Start of SOURCE INFORMATION

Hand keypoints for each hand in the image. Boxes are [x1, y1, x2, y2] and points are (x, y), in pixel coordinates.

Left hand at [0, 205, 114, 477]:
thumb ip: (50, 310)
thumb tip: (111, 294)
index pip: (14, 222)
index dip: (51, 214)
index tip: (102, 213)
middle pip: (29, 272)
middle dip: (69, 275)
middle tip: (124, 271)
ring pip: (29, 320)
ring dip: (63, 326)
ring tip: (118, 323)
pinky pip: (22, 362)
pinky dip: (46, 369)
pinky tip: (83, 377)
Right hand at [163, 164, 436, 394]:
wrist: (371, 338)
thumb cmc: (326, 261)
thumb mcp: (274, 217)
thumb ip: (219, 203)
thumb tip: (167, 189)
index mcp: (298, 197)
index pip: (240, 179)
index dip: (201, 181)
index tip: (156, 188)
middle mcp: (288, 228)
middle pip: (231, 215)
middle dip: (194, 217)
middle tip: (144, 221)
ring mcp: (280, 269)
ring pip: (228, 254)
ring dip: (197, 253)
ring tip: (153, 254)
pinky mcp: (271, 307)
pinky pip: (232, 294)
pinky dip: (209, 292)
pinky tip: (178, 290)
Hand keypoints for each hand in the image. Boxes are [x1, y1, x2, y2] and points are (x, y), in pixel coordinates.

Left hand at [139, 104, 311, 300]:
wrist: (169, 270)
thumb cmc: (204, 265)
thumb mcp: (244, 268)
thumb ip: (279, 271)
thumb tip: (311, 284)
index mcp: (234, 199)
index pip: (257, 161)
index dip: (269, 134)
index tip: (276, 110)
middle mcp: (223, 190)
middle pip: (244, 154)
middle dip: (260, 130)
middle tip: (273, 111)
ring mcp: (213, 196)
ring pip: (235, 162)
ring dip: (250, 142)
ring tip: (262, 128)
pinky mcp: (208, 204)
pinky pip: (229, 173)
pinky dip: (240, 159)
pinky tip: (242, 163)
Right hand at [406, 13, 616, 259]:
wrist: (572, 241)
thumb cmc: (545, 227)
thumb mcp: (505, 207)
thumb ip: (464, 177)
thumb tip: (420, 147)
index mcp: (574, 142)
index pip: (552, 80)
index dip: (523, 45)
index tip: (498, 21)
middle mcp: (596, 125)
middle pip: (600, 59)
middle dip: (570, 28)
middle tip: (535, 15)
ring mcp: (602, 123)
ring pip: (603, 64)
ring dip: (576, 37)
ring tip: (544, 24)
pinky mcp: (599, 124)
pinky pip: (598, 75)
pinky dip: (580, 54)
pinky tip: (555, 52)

End of SOURCE INFORMATION
Start of SOURCE INFORMATION

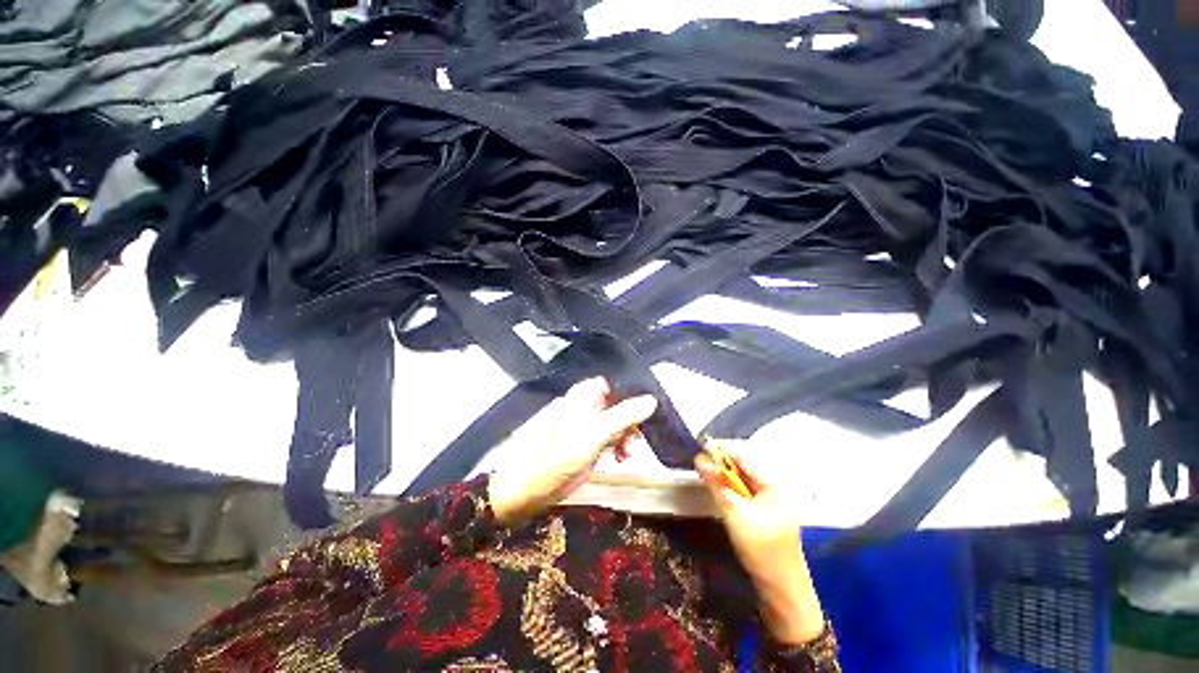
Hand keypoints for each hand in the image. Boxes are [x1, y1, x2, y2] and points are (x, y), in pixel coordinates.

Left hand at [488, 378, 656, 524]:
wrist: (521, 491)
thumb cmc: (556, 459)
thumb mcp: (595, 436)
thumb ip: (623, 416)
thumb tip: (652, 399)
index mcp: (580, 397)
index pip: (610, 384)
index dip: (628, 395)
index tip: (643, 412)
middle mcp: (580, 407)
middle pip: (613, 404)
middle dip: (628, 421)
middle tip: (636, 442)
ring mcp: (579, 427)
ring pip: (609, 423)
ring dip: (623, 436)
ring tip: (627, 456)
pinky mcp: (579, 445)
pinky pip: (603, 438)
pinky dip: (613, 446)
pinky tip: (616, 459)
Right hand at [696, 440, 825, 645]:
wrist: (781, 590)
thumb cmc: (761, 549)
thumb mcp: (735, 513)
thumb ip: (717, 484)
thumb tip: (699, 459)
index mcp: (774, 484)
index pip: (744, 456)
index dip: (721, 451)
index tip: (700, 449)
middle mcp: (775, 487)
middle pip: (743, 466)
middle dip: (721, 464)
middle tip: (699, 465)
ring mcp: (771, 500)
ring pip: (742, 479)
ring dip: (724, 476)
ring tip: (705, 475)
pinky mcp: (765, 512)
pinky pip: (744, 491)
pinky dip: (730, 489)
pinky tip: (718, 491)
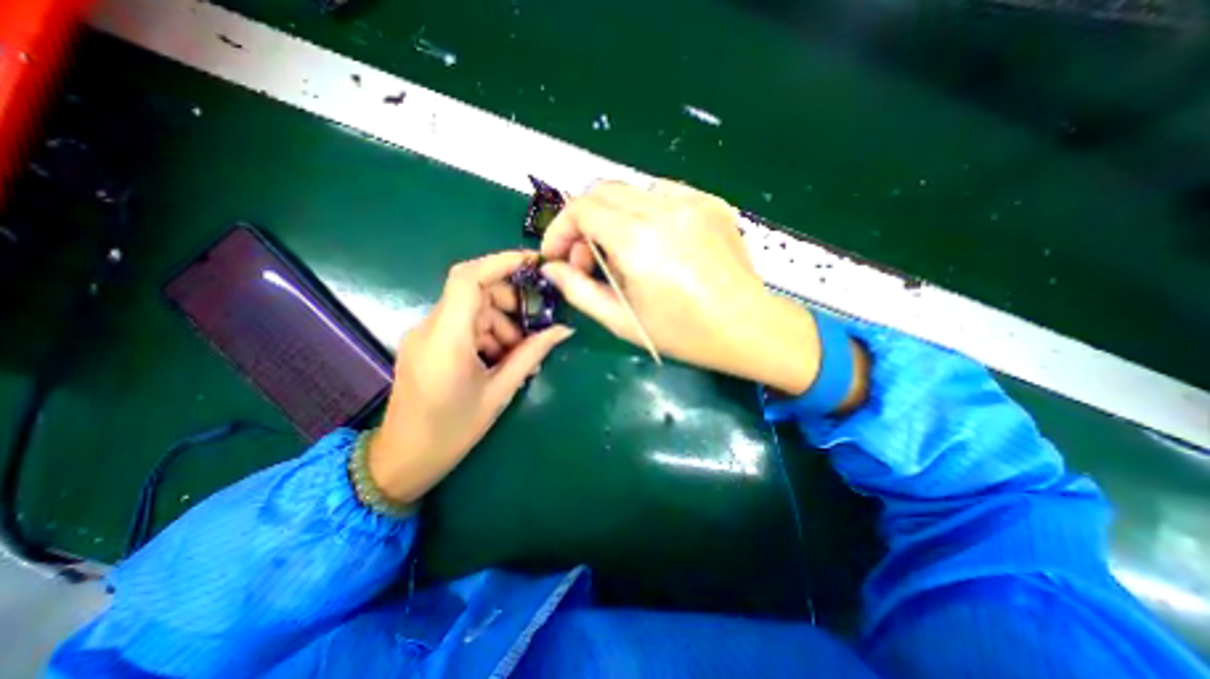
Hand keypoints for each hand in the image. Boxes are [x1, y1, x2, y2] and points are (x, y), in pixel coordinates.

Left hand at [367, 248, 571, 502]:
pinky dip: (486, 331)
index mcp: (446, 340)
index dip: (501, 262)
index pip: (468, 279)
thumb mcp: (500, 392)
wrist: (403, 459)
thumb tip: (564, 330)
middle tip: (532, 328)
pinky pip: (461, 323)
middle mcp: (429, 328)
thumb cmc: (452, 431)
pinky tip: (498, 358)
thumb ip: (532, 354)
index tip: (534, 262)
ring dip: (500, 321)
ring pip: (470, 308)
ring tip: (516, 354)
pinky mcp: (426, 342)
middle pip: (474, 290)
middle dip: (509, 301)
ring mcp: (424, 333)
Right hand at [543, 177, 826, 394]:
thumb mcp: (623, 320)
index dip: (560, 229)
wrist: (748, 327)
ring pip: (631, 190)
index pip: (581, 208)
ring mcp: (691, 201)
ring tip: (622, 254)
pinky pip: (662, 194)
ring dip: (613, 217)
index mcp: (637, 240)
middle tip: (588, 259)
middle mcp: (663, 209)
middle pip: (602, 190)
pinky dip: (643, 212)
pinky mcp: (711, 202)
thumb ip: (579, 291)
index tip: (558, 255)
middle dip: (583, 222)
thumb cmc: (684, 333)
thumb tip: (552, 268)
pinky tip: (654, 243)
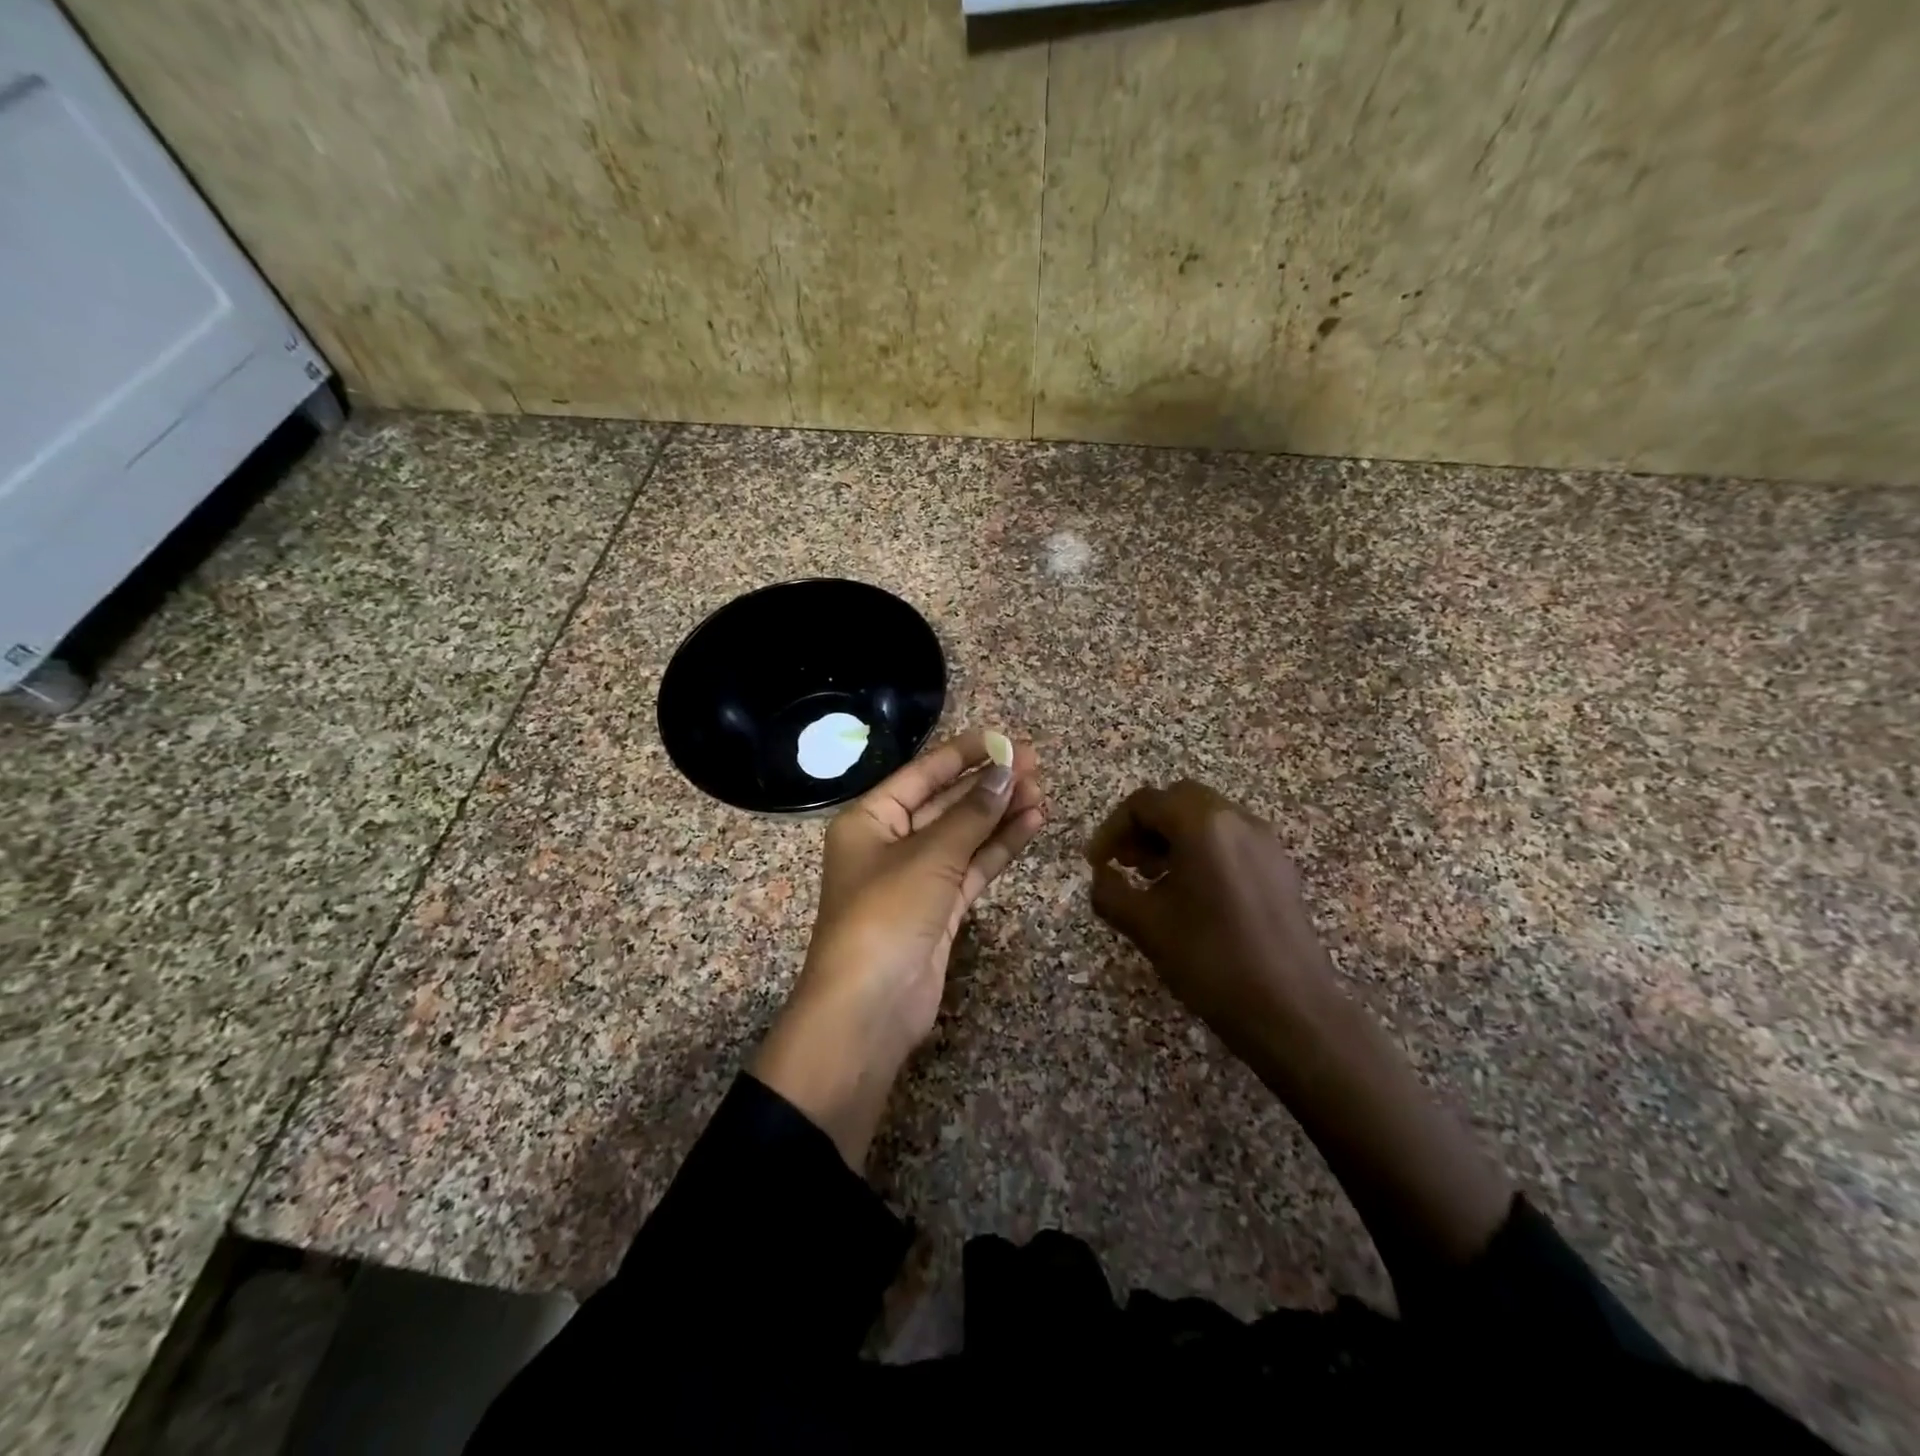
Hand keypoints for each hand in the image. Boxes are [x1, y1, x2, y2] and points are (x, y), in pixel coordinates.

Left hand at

End of SOURCE INFORMATION
Start of SOURCE INFORMATION

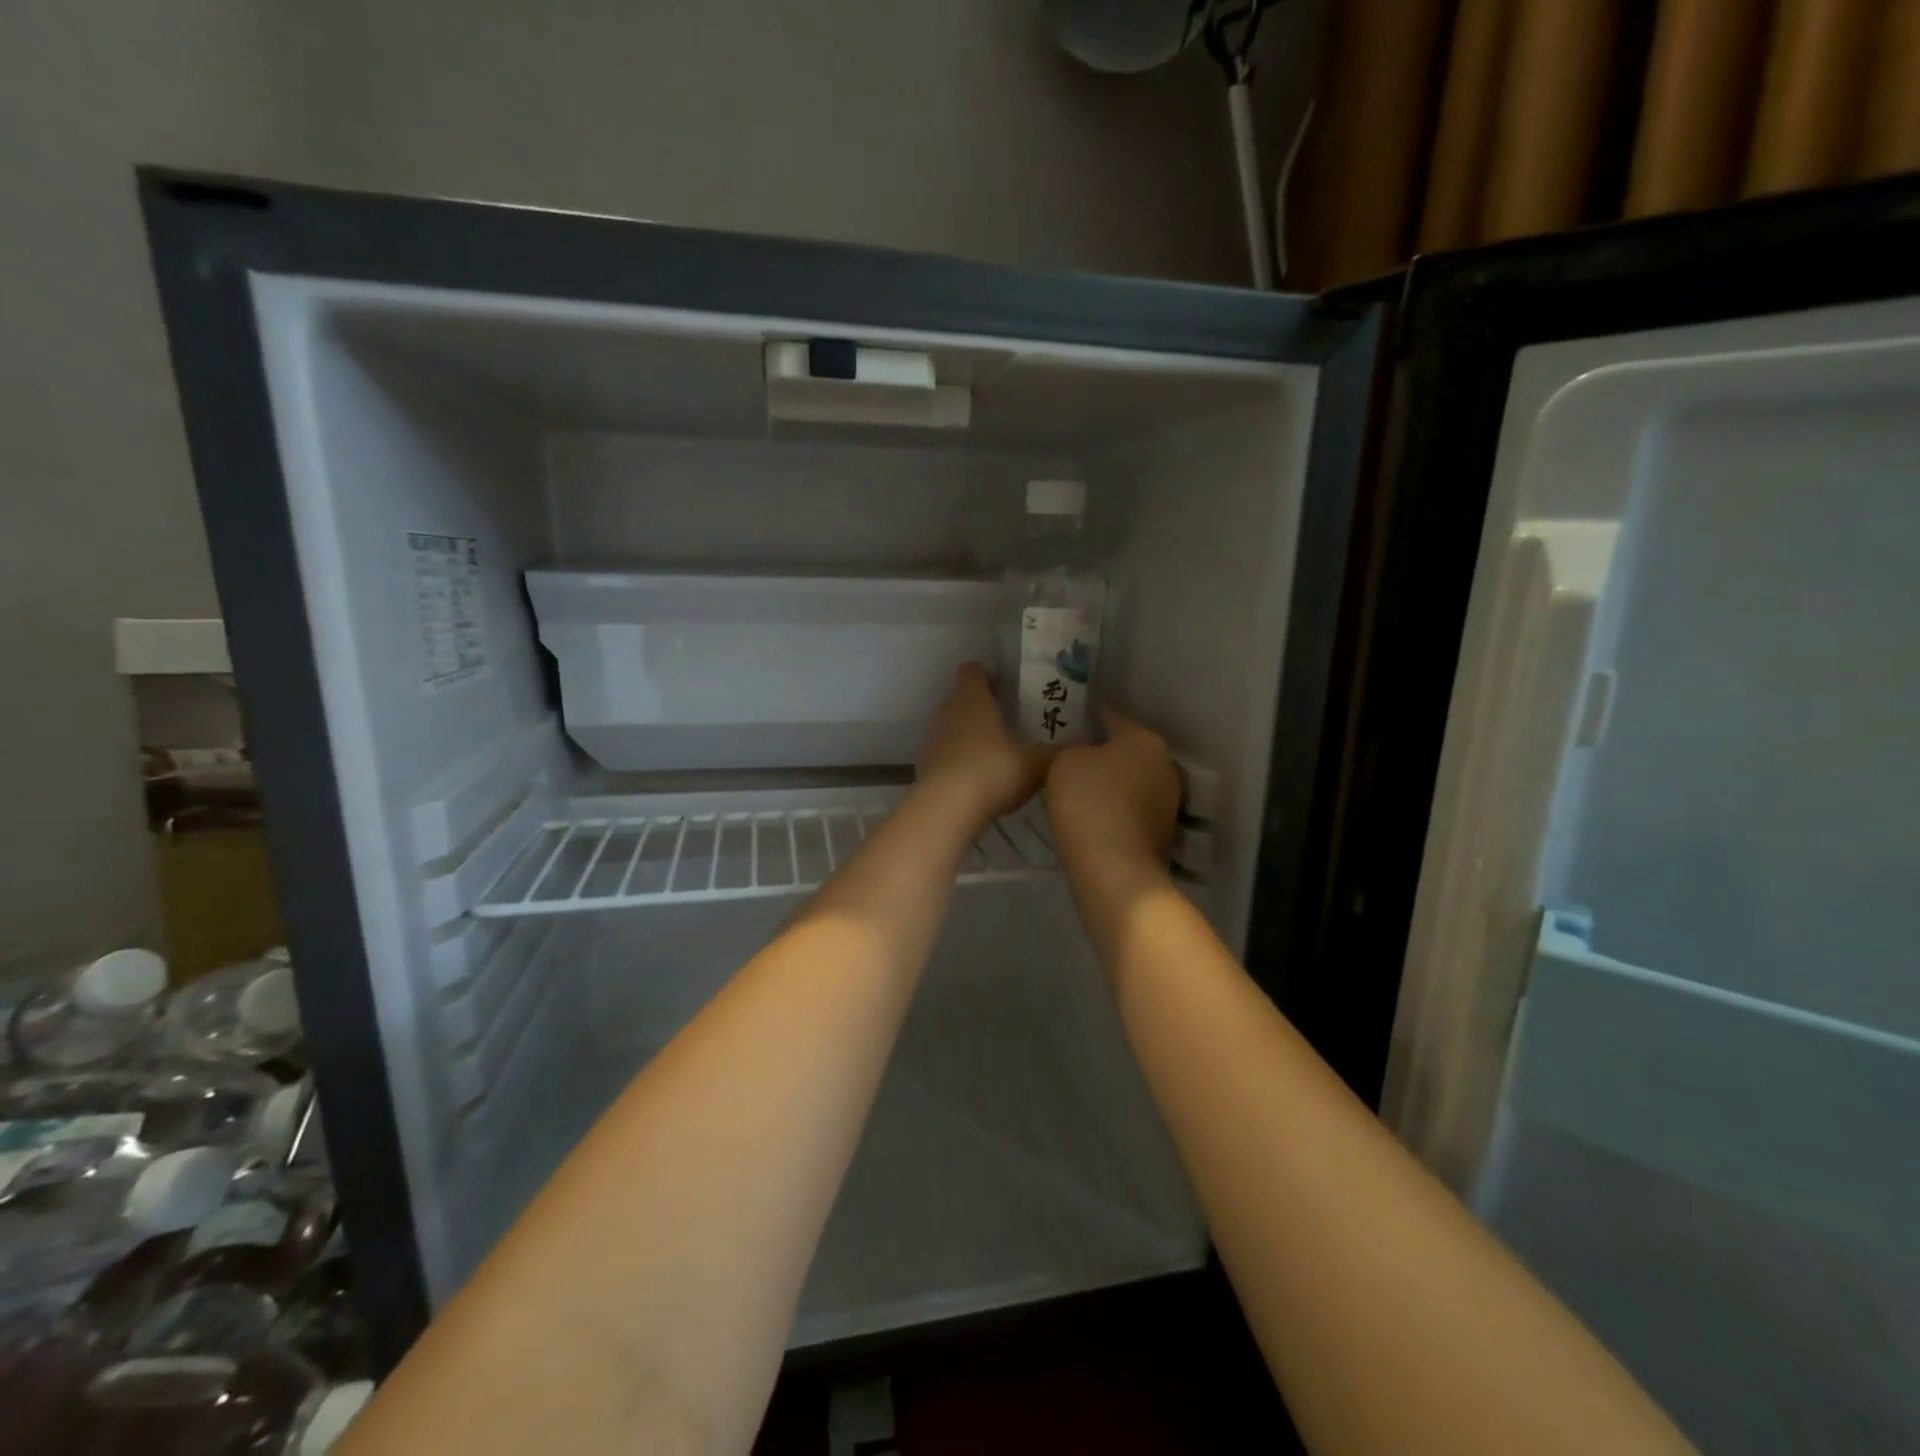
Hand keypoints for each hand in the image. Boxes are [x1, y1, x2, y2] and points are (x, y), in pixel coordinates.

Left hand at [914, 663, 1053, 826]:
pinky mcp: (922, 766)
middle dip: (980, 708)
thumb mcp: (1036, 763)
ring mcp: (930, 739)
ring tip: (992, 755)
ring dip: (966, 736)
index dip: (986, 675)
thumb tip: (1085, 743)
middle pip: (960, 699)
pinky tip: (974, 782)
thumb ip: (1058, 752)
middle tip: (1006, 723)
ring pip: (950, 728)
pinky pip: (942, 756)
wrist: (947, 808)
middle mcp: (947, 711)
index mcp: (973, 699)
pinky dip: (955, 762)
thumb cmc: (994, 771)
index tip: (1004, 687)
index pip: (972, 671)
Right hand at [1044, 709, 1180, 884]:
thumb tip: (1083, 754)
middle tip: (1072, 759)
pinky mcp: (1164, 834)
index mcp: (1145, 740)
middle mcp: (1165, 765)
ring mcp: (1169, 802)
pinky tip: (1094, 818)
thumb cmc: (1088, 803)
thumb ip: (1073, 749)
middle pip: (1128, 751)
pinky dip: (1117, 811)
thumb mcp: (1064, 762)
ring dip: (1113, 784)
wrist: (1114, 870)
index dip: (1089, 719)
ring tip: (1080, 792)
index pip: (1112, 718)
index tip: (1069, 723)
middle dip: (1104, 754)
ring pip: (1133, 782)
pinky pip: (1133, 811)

End of SOURCE INFORMATION

EXERCISE GOAL: Copy every line above in which the string "wrist" shows up.

OUTPUT OF THE TASK:
wrist: (371, 338)
wrist: (169, 270)
wrist: (572, 241)
wrist: (521, 491)
wrist: (781, 590)
wrist: (403, 459)
wrist: (748, 327)
wrist: (947, 808)
wrist: (1114, 870)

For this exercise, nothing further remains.